Every geometry textbook has formulas for the circumference (\(C = 2 \pi r\)) and area (\(A = \pi r^2\)) of a circle. But where do these come from? How can we prove them?
Well, the first is more a definition than a theorem: the number \(\pi\) is usually defined as the ratio of a circle’s circumference to its diameter: \(\pi = C/(2r)\). Armed with this, we can compute the area of a circle. Archimedes’ idea (in 260 BCE) was to approximate this area by looking at regular \(n\)-sided polygons drawn inside and outside the circle, as in the diagram below. Increasing \(n\) gives better and better approximations to the area.
Look first at the inner polygon. Its perimeter is slightly less than the circle’s circumference, \(C = 2 \pi r\), and the height of each triangle is slightly less than \(r\). So when reassembled as shown, the triangles form a rectangle whose area is just under \(C/2\cdot r = \pi r^2\). Likewise, the outer polygon has area just larger than \(\pi r^2\). As \(n\) gets larger, these two bounds get closer and closer to \(\pi r^2\), which is therefore the circle’s area.
Archimedes used this same idea to approximate the number \(\pi\). Not only was he working by hand, but the notion of “square root” was not yet understood well enough to compute with. Nevertheless, he was amazingly able to use 96-sided polygons to approximate the circle! His computation included impressive dexterity with fractions: for example, instead of being able to use \(\sqrt{3}\) directly, he had to use the (very close!) approximation \(\sqrt{3} > 265/153\). In the end, he obtained the bounds \( 3\frac{10}{71} < \pi < 3\frac{1}{7} \), which are accurate to within 0.0013, or about .04%. (In fact, he proved the slightly stronger but uglier bounds \(3\frac{1137}{8069} < \pi < 3\frac{1335}{9347}\). See this translation and exposition for more information on Archimedes’ methods.)

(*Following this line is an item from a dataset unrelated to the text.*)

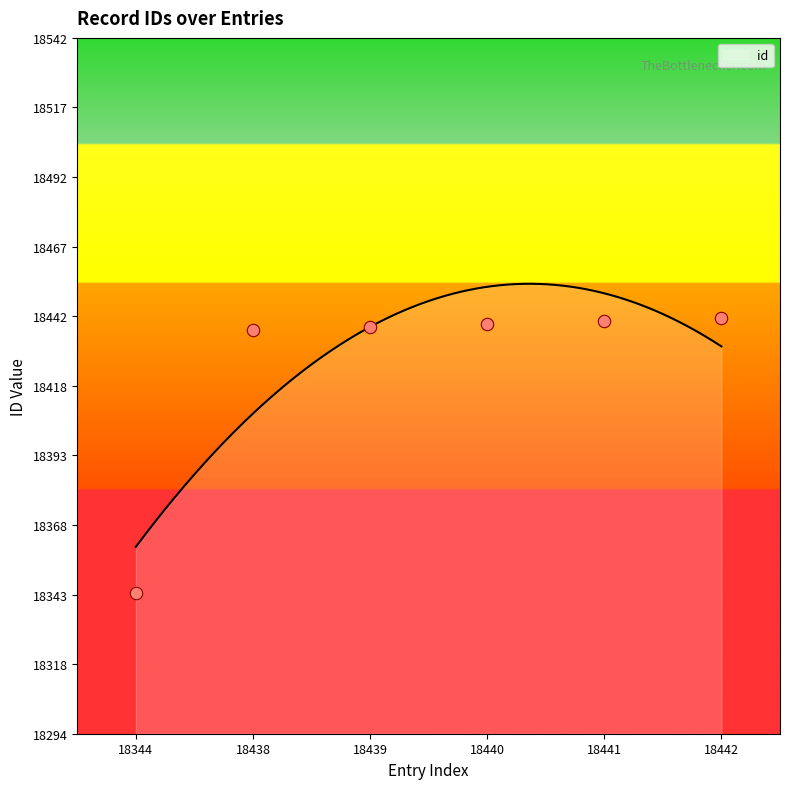

What is the ratio of the value at 18439 to the value at 18438?

1.0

These ideas can be pushed further. Focus on a circle with radius 1. The area of the regular \(n\)-sided polygon inscribed in this circle can be used as an approximation for the circle’s area, namely \(\pi\). This polygon has area \(A_n = n/2 \cdot \sin(360/n)\) (prove this!). What happens when we double the number of sides? The approximation changes by a factor of $$\frac{A_{2n}}{A_n} = \frac{2\sin(180/n)}{\sin(360/n)} = \frac{1}{\cos(180/n)}.$$ Starting from \(A_4 = 2\), we can use the above formula to compute \(A_8,A_{16},A_{32},\ldots\), and in the limit we find that $$\pi = \frac{2}{\cos(180/4)\cdot\cos(180/8)\cdot\cos(180/16)\cdots}.$$ Finally, recalling that \(\cos(180/4) = \cos(45) = \sqrt{\frac{1}{2}}\) and \(\cos(\theta/2) = \sqrt{\frac{1}{2}(1+\cos\theta)}\) (whenever \(\cos(\theta/2) \ge 0\)), we can rearrange this into the fun infinite product $$\frac{2}{\pi} = \sqrt{\frac{1}{2}} \cdot \sqrt{\frac{1}{2}+\frac{1}{2}\sqrt{\frac{1}{2}}} \cdot \sqrt{\frac{1}{2}+\frac{1}{2}\sqrt{\frac{1}{2}+\frac{1}{2}\sqrt{\frac{1}{2}}}} \cdots$$ (which I found at Mathworld). (It’s ironic that this formula for a circle uses so many square roots!)